Eastwind, which had captured the German trawler Externsteine during the “Weather War” in Greenland, an event that went down in history as one of the last enemy vessels seized by an American prize crew, decommissioned early Dec 1968 and was slowly scrapped in New Jersey– a fate worse than death.

Westwind was the next to last of her class decommissioned, serving until 1988, at which point she had 43 years under her belt (under two different flags). Plans to keep America’s last WWII-era icebreaker as a museum ship never firmed up and she was, like her sisters, recycled.

Speaking of helicopters and icebreakers…

Shortly after completing her historic crossing of the Northwest Passage (during which the ice wasn’t even thick enough for an Ice Call) by the medium icebreaker USCGC Healy (WAGB-20), an MH-60R of the “Vipers” of HSM-48 cross decked this week from USS Jason Dunham (DDG-109) while off the East Coast, the first time an MH-60R had landed on an icebreaker. 

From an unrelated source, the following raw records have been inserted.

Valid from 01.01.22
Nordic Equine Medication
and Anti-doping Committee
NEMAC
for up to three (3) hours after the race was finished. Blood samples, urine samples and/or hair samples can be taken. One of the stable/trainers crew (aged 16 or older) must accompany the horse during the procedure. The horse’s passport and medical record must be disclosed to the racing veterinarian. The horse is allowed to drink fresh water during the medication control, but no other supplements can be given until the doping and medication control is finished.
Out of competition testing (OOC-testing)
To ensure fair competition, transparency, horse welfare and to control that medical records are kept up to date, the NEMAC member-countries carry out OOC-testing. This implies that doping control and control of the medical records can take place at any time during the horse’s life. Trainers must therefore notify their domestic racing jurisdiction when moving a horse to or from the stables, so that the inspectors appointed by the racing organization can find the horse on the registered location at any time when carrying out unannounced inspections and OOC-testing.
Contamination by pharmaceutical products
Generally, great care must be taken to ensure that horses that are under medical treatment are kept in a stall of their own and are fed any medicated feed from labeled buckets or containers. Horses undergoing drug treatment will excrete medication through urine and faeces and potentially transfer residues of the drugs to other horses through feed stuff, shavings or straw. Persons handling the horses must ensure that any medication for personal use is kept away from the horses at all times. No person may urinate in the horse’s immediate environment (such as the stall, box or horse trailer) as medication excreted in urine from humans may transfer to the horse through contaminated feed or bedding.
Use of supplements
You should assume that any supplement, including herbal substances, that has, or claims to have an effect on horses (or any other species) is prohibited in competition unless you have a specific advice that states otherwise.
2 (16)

Shades of the new Polar Security Cutter, perhaps… 

Remember the USCG today as well

Jaws-of-Death-1024x776

“The Jaws of Death.”

A photo by CPHOM Robert F. Sargent, USCG. A Coast Guard-manned LCVP from the USS Samuel Chase disembarks troops of Company E, 16th Infantry, 1st Infantry Division on the morning of June 6, 1944, at Omaha Beach. The Coast Guard was one of the great-unsung players on D-Day, and more Coast Guard vessels were lost or damaged that day than at any time in its history before or since.